The irrepressible Scott Hastings is Scotland’s most-capped player with 65 appearances, between his first game against France in 1986 – which also saw the debuts of two other Scottish Greats, brother Gavin and Grand Slam-winning captain David Sole – and his final appearance as a reserve against England in 1997.
A hard-tackling centre, Hastings perhaps had more in common with the Southern Hemisphere defence-as-attack philosophy than the traditional Scottish link man. Bulky in build, he was a powerful runner and an intimidating tackler, who also showed an intelligent positional sense, especially in defence where he was practically unbeatable. With his regular centre partner, Kilted Kiwi Sean Lineen, Hastings played a pivotal role in Scotland’s Grand Slam triumph of 1990.
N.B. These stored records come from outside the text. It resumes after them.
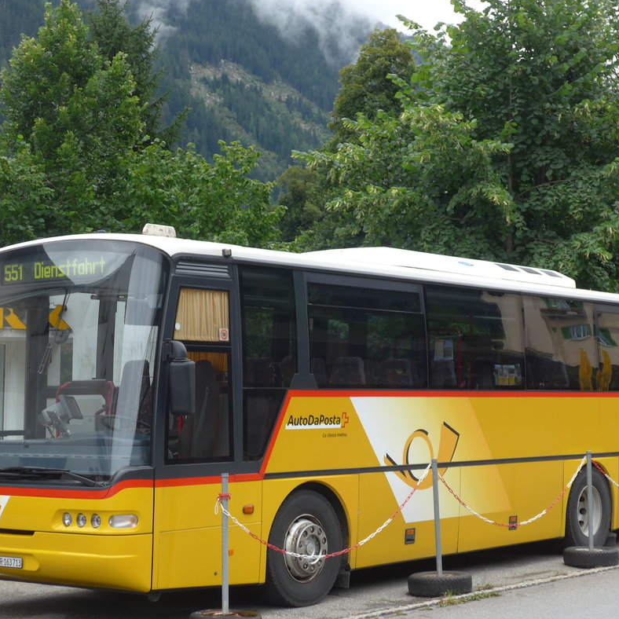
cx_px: 307
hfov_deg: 23.4
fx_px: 1497
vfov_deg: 23.4
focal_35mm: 74
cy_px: 332
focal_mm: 11.3
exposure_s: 1/320
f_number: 3.4
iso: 80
Twice a British Lion, Hastings partnered Jeremy Guscott in both the Test match victories against Australia in 1989 – the first Lions side to win a series since 1974. He was also selected for the 1993 tour of New Zealand but had the misfortune to shatter a cheekbone against Otago and never had the chance to face the All Blacks with the Lions. Hastings also played in the first three World Cups, enhancing his reputation as a world-class centre on each occasion.
It was a mark of Hastings’ reading of the game - and uncompromising tackling - that even when he had clearly lost pace through age he would still be selected ahead of younger, faster men.